Keep reading for my review of The Last Star!
The premise of the story is that the Earth is being invaded by aliens called The Others. One day a massive spaceship appears in the sky and at first it appears harmless and does nothing. But then the waves of destruction begin. With the first wave, the power goes out. The second is a literal wave, a tsunami. The third wave brought a deadly plague. And the fourth wave brought The Others down to earth – in human bodies. At the beginning of The Last Star, the fifth wave is about to begin.
Whilst Rick Yancey set up a very exciting and unique story back in The 5th Wave, I couldn’t help but feel that The Last Star was a little lacking. The final part of this story takes place over a mere four days and these four days are packed with action, but not much excitement. For me, it felt like there was just more of the same stuff that we’d seen in the previous two novels but with more experienced and hardened characters.
That said, there is one huge plot twist about two thirds of the way in that really made me sit up and pay attention. The problem was that this plot twist, which had the potential to make this story really interesting, wasn’t followed through. It didn’t impact the way this story ended nor did it really come to a close itself. This secret ends up buried with the death of a crucial character but to me that was a thoroughly dissatisfying way to round off that plot line. Yes, it’s interesting that we, the reader, know something that the surviving characters do not and that is always exciting. But without the characters knowing this piece of the puzzle, it sort of made this plot twist completely redundant and it may as well not have been revealed.

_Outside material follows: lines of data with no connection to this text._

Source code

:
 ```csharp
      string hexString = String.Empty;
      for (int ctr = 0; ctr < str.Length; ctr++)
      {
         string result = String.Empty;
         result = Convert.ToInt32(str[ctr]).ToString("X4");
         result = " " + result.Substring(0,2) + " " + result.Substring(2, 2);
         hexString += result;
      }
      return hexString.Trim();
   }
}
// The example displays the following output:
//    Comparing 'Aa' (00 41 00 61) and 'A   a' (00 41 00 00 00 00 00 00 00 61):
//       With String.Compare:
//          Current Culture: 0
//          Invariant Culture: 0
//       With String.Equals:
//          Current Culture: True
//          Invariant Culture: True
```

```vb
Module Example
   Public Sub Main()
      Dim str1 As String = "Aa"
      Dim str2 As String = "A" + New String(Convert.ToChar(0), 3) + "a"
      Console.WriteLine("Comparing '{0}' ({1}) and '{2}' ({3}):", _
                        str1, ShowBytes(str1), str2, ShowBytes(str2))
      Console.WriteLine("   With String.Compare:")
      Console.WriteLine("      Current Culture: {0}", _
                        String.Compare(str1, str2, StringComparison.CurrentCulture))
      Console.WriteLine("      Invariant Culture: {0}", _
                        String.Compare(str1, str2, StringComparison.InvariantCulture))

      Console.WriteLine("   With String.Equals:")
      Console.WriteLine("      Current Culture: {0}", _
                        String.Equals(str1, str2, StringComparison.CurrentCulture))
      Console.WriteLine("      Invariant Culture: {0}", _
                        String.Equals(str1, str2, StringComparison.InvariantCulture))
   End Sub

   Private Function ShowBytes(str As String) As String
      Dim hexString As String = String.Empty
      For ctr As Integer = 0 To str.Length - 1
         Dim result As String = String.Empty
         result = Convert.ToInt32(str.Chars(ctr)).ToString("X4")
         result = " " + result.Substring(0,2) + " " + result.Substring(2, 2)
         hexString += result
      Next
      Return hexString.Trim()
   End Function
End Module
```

The Last Star may not have been as explosive as I wanted, but Yancey gives us a fascinating look into the minds of humans who have had everything taken from them, and what they will do to take their planet back. It really makes you think about how you would change if you lived in a world in which you couldn’t trust anyone. One in which everything you’ve known since birth has been destroyed and most of the people you love are dead. I had the pleasure of meeting the author, Rick Yancey, a few years back and he had some very interesting things to say about what inspired him. You can check out a short video interview with him here.

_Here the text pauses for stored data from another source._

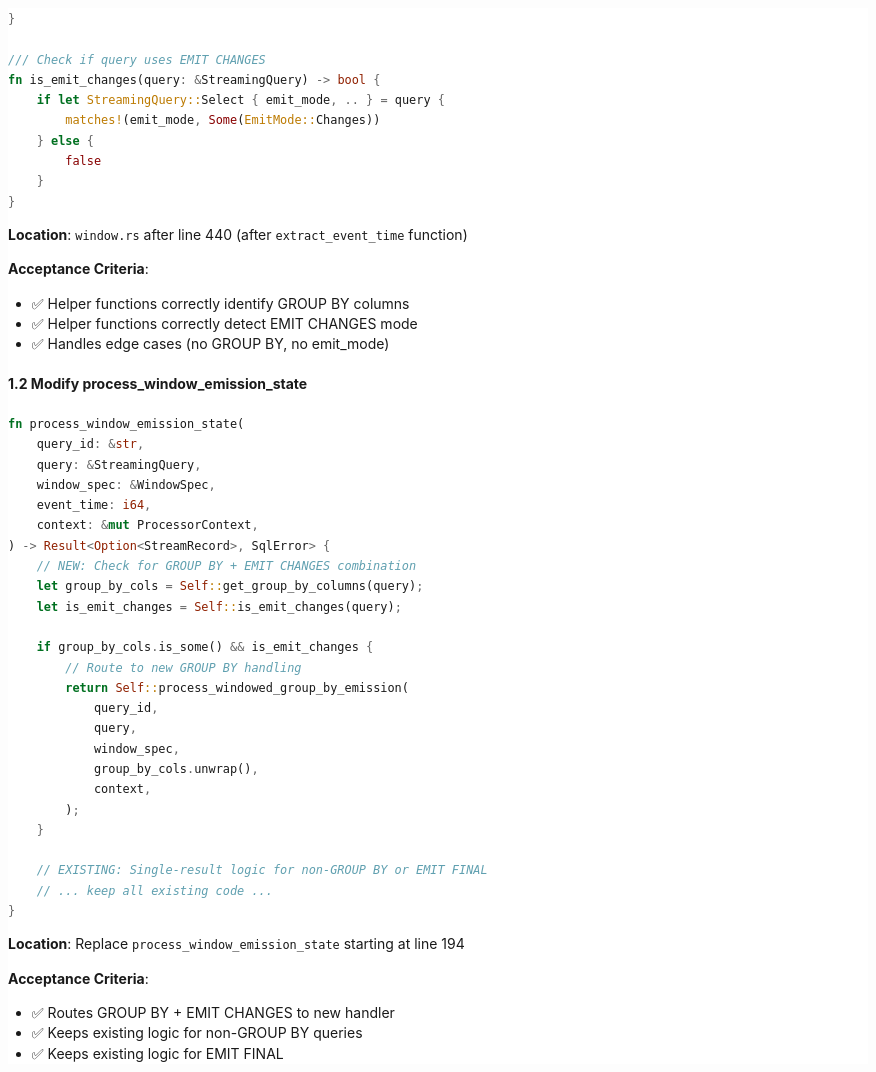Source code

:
 ```rust
}

/// Check if query uses EMIT CHANGES
fn is_emit_changes(query: &StreamingQuery) -> bool {
    if let StreamingQuery::Select { emit_mode, .. } = query {
        matches!(emit_mode, Some(EmitMode::Changes))
    } else {
        false
    }
}
```

**Location**: `window.rs` after line 440 (after `extract_event_time` function)

**Acceptance Criteria**:
- ✅ Helper functions correctly identify GROUP BY columns
- ✅ Helper functions correctly detect EMIT CHANGES mode
- ✅ Handles edge cases (no GROUP BY, no emit_mode)

#### 1.2 Modify process_window_emission_state
```rust
fn process_window_emission_state(
    query_id: &str,
    query: &StreamingQuery,
    window_spec: &WindowSpec,
    event_time: i64,
    context: &mut ProcessorContext,
) -> Result<Option<StreamRecord>, SqlError> {
    // NEW: Check for GROUP BY + EMIT CHANGES combination
    let group_by_cols = Self::get_group_by_columns(query);
    let is_emit_changes = Self::is_emit_changes(query);

    if group_by_cols.is_some() && is_emit_changes {
        // Route to new GROUP BY handling
        return Self::process_windowed_group_by_emission(
            query_id,
            query,
            window_spec,
            group_by_cols.unwrap(),
            context,
        );
    }

    // EXISTING: Single-result logic for non-GROUP BY or EMIT FINAL
    // ... keep all existing code ...
}
```

**Location**: Replace `process_window_emission_state` starting at line 194

**Acceptance Criteria**:
- ✅ Routes GROUP BY + EMIT CHANGES to new handler
- ✅ Keeps existing logic for non-GROUP BY queries
- ✅ Keeps existing logic for EMIT FINAL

All three books in this series are told from alternative perspectives but it is in this book that Rick Yancey seems to finally strike a good balance between all the different characters. In the previous books, I often felt like the narratives switched too often between different characters which made it very difficult to get into the minds of each individual. However, by the time we get to The Last Star, enough characters are now dead that this really isn’t a problem anymore. We get a much clearer view of what each character is thinking and feeling and it’s really interesting to compare these characters to those that we met at the beginning of this story. Cassie, Ben, Sam and Ringer are extraordinarily different people now, which is rather disturbing and saddening.

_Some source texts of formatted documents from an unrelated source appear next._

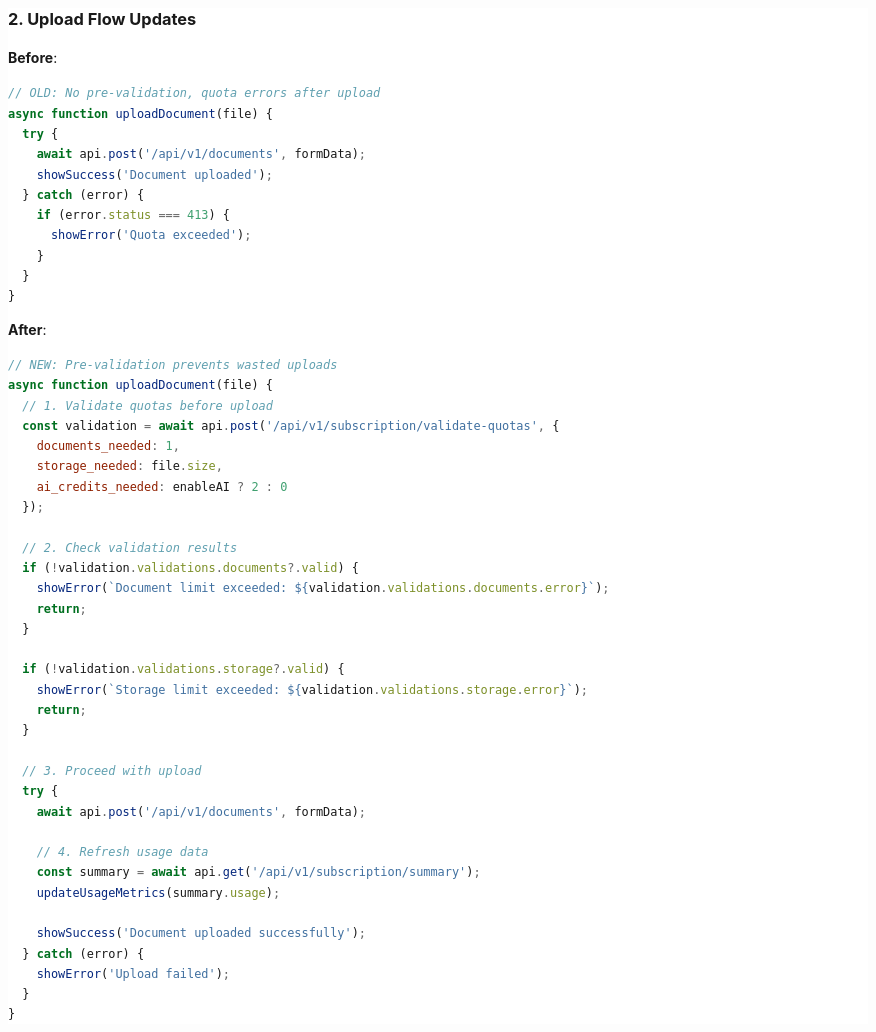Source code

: ### 2. **Upload Flow Updates**

**Before**:
```javascript
// OLD: No pre-validation, quota errors after upload
async function uploadDocument(file) {
  try {
    await api.post('/api/v1/documents', formData);
    showSuccess('Document uploaded');
  } catch (error) {
    if (error.status === 413) {
      showError('Quota exceeded');
    }
  }
}
```

**After**:
```javascript
// NEW: Pre-validation prevents wasted uploads
async function uploadDocument(file) {
  // 1. Validate quotas before upload
  const validation = await api.post('/api/v1/subscription/validate-quotas', {
    documents_needed: 1,
    storage_needed: file.size,
    ai_credits_needed: enableAI ? 2 : 0
  });
  
  // 2. Check validation results
  if (!validation.validations.documents?.valid) {
    showError(`Document limit exceeded: ${validation.validations.documents.error}`);
    return;
  }
  
  if (!validation.validations.storage?.valid) {
    showError(`Storage limit exceeded: ${validation.validations.storage.error}`);
    return;
  }
  
  // 3. Proceed with upload
  try {
    await api.post('/api/v1/documents', formData);
    
    // 4. Refresh usage data
    const summary = await api.get('/api/v1/subscription/summary');
    updateUsageMetrics(summary.usage);
    
    showSuccess('Document uploaded successfully');
  } catch (error) {
    showError('Upload failed');
  }
}
```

I’ve never felt that this story is for kids and these insights into the minds of the surviving teenagers only reinforces that idea. Yancey’s series is, of course, fiction, but what if it wasn’t? This story fits into the young adult category because of the age of the protagonists but if they were a mere ten years older, I’m sure this story would be considered a hit for adults as well. The things that these ‘children’ do are, quite frankly, horrific, and they may not even be as far-fetched as they first seem. If humanity was turned on itself, I’m sure it would be a bloodbath akin to the one Rick Yancey has written about in his books.
All in all, The Last Star was a bit of a disappointment for me. The 5th Wave is one of my all-time favourite young adult reads and I had high hopes for this series. However, with each new novel, the story got less and less exciting and I didn’t get the explosive ending I wished for. That said, I would still highly recommend this series to people looking for a young adult read, particular the first in the series, as it does really make you think about some important issues related to morality and what it means to be human. The Last Star isn’t bad by any means but Yancey set the bar for himself very high with the first book in this series and unfortunately he didn’t quite manage to keep the momentum going through to the end.
Have you read any books by Rick Yancey? What are some of your favourite young adult reads?